— Request —
Repeat precisely, and only, the lines between the line containing "focal_35mm: 1544" and the end of the listing below, both ends included.

— Records shown —
★ ★ ★ ★ ★
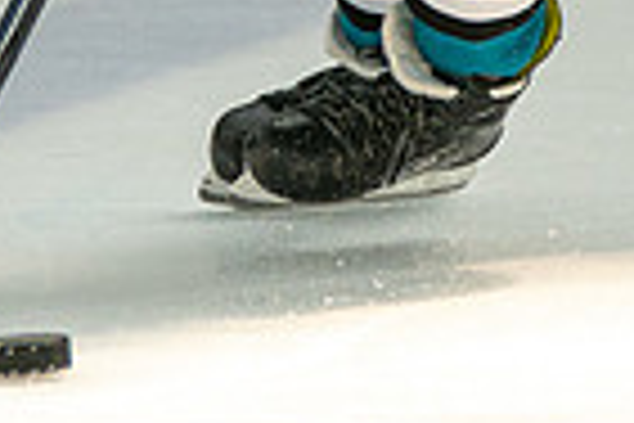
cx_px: 374
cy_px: -511
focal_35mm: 1544
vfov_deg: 0.9
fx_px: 27189
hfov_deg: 1.3
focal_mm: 247
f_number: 3.2
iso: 1600
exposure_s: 1/5000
★ ★ ★ ★ ★
— Answer box —
focal_35mm: 1544
vfov_deg: 0.9
fx_px: 27189
hfov_deg: 1.3
focal_mm: 247
f_number: 3.2
iso: 1600
exposure_s: 1/5000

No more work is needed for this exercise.